### Work order
Which lines of the data contain the string "coffee"? Show each of them.
Segment Start: Available records
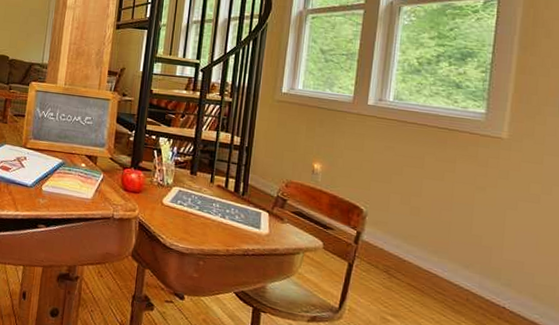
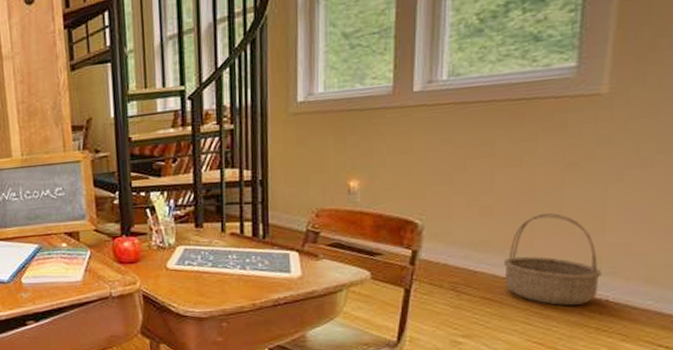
basket: none [425,223,501,307] -> present [503,213,602,306]

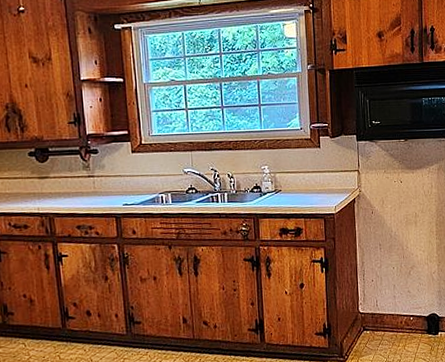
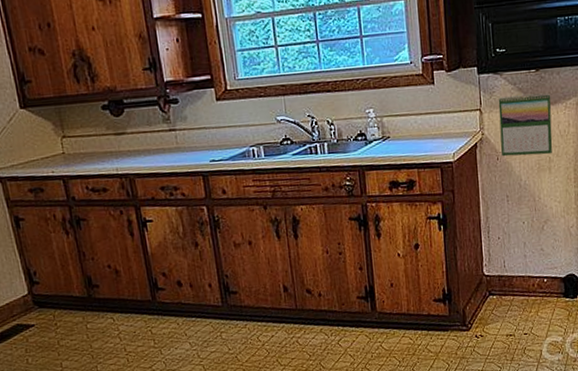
calendar: none [373,159,418,211] -> present [498,92,553,157]

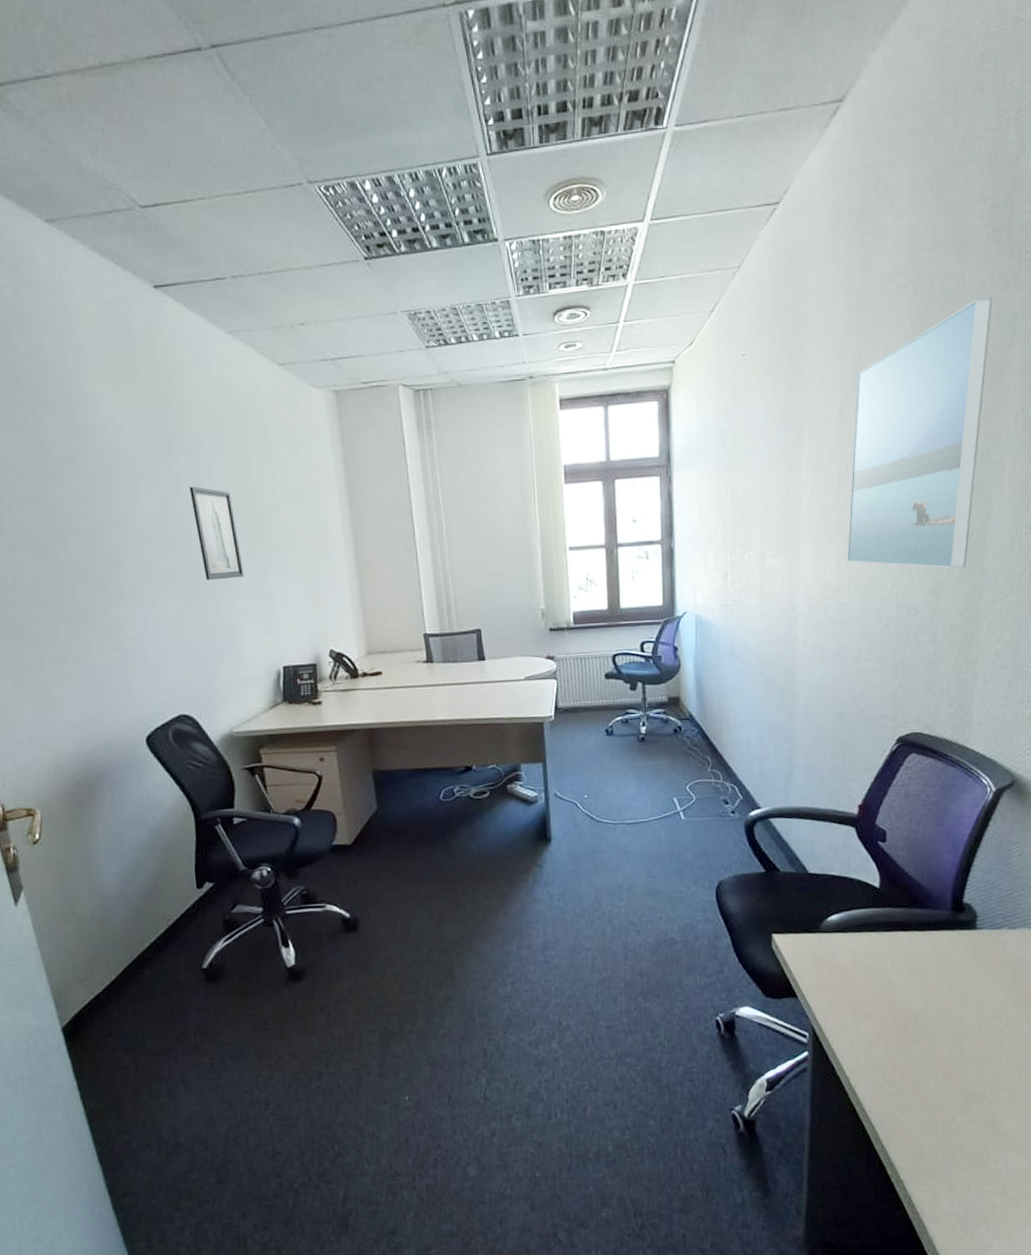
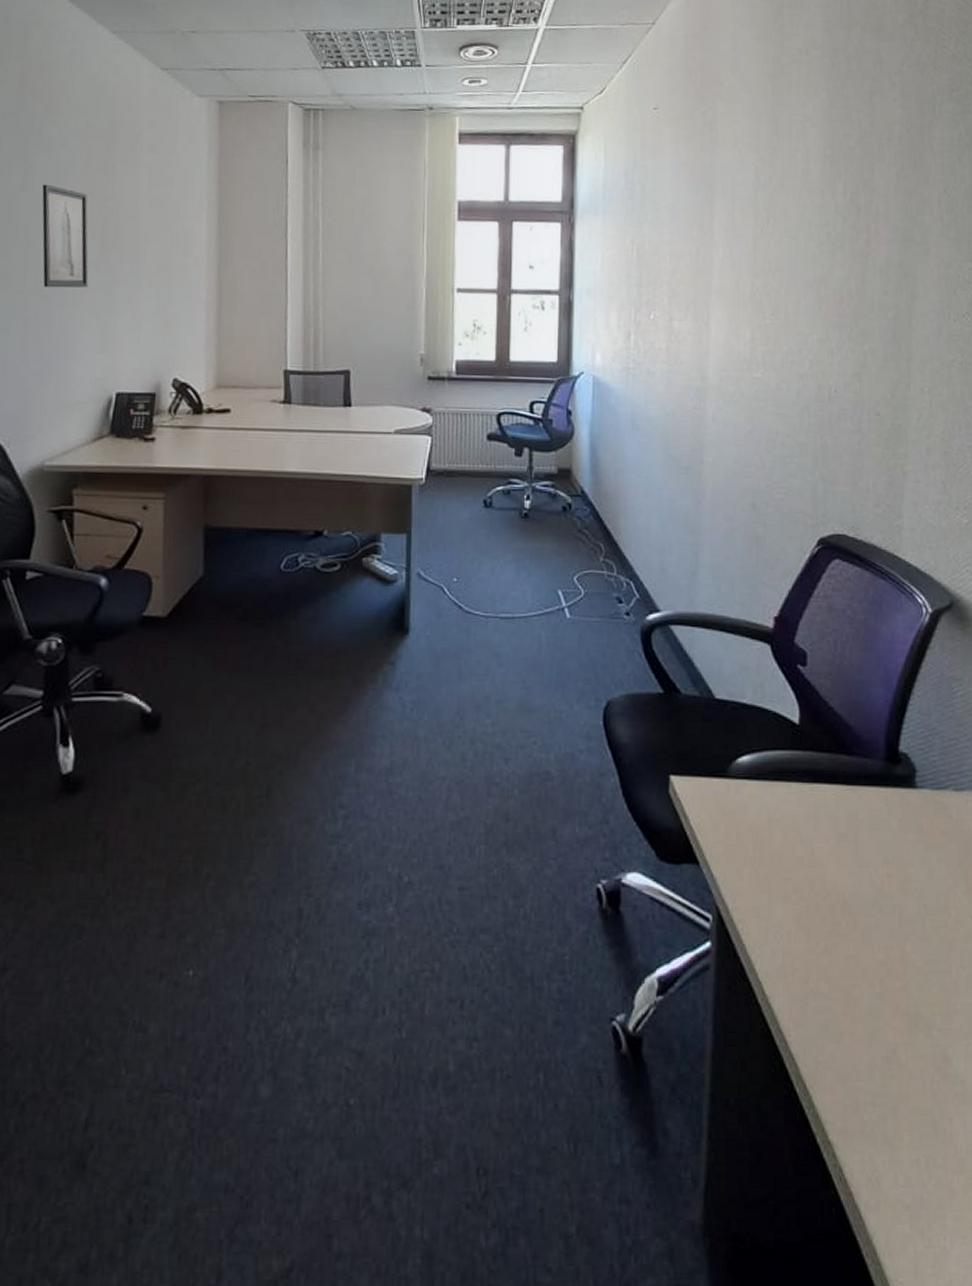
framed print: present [847,296,992,569] -> none [761,77,910,351]

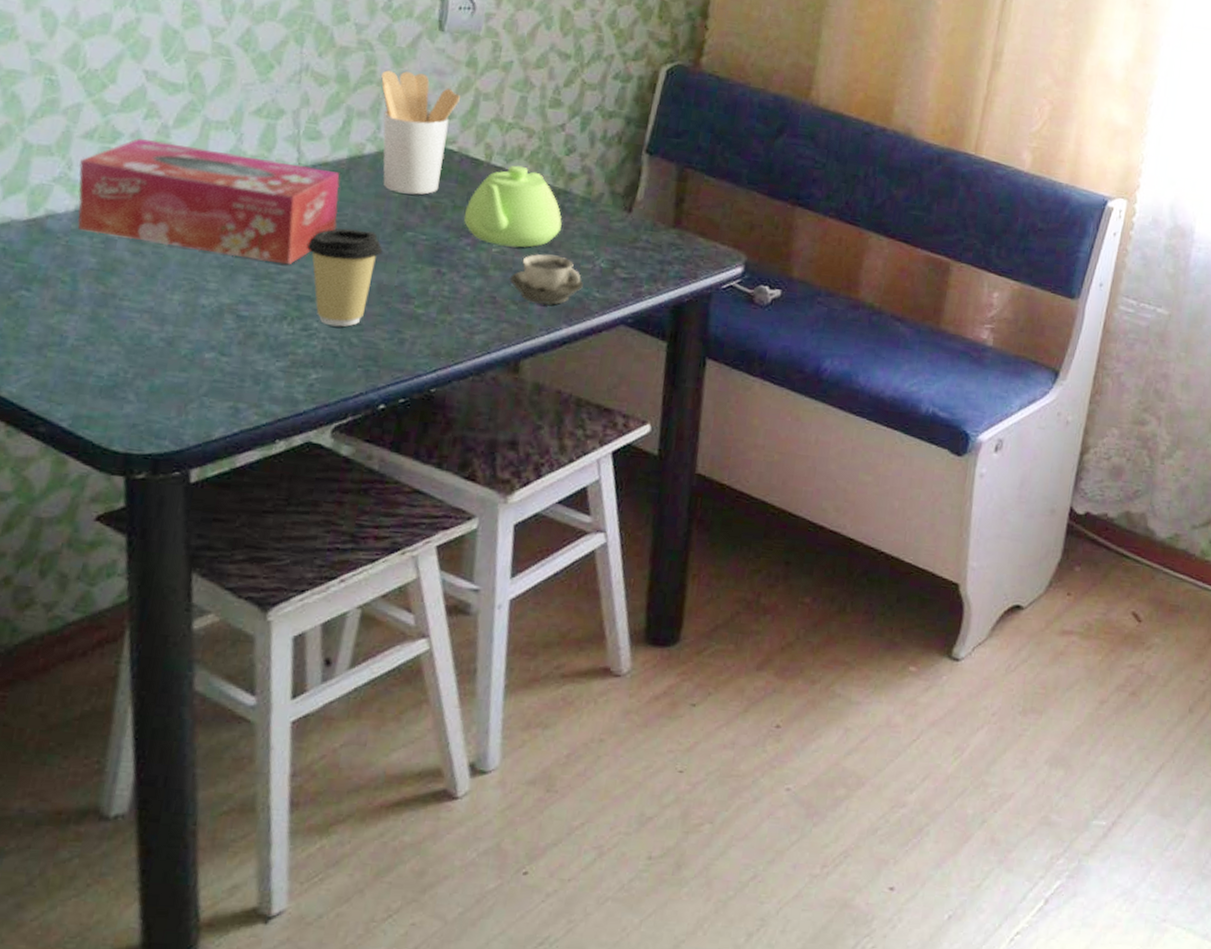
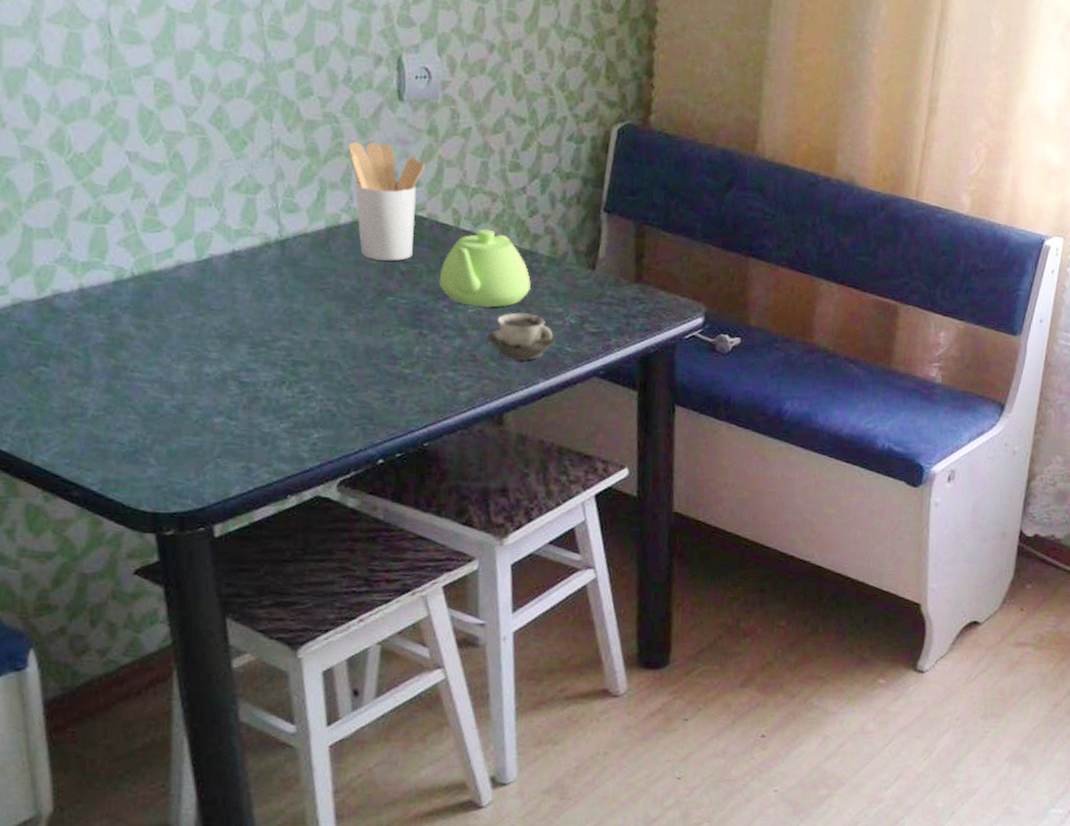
tissue box: present [78,138,340,265] -> none [78,218,323,333]
coffee cup: present [306,228,383,327] -> none [296,296,367,389]

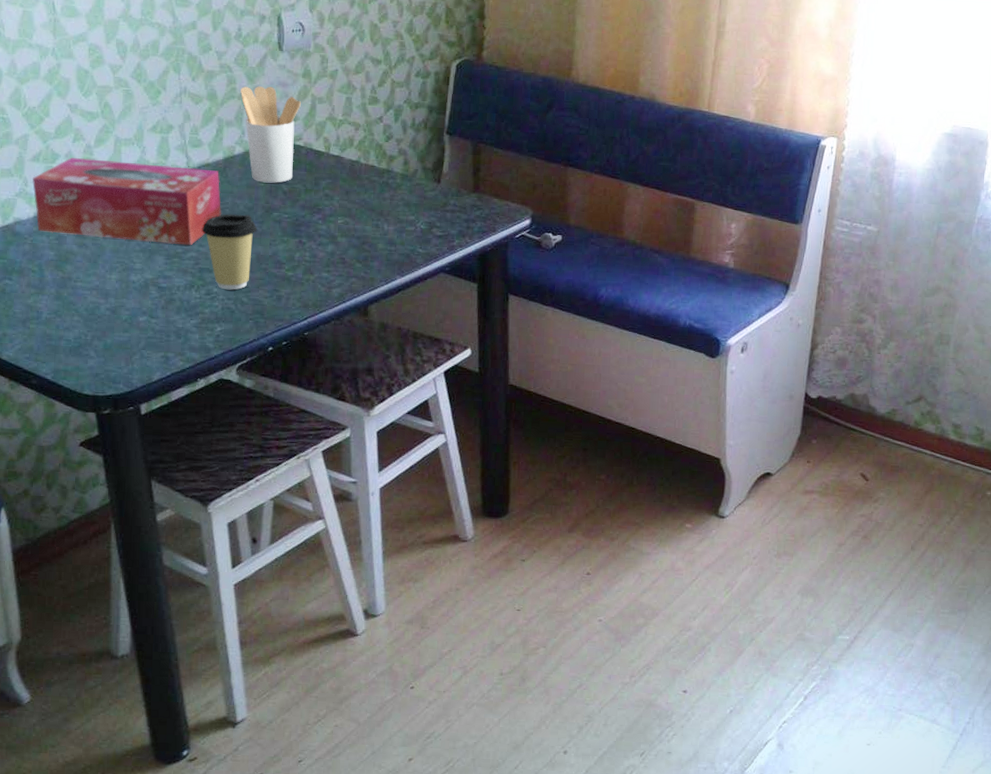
tissue box: none [78,218,323,333] -> present [32,157,222,246]
coffee cup: none [296,296,367,389] -> present [201,214,257,290]
teapot: present [439,228,531,308] -> none [314,153,388,218]
cup: present [486,312,556,361] -> none [353,221,409,262]

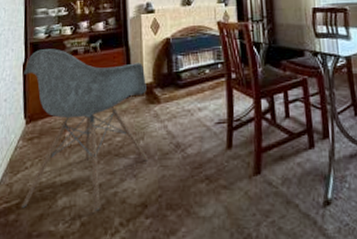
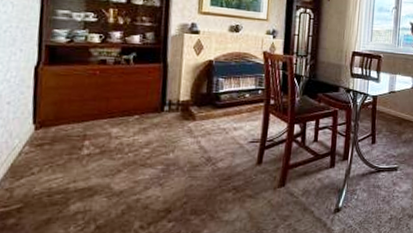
armchair: present [22,48,148,211] -> none [24,54,183,215]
Segment End: Available records
### Solution for this problem
coffee cup: present [306,228,383,327] -> none [296,296,367,389]
coffee cup: none [296,296,367,389] -> present [201,214,257,290]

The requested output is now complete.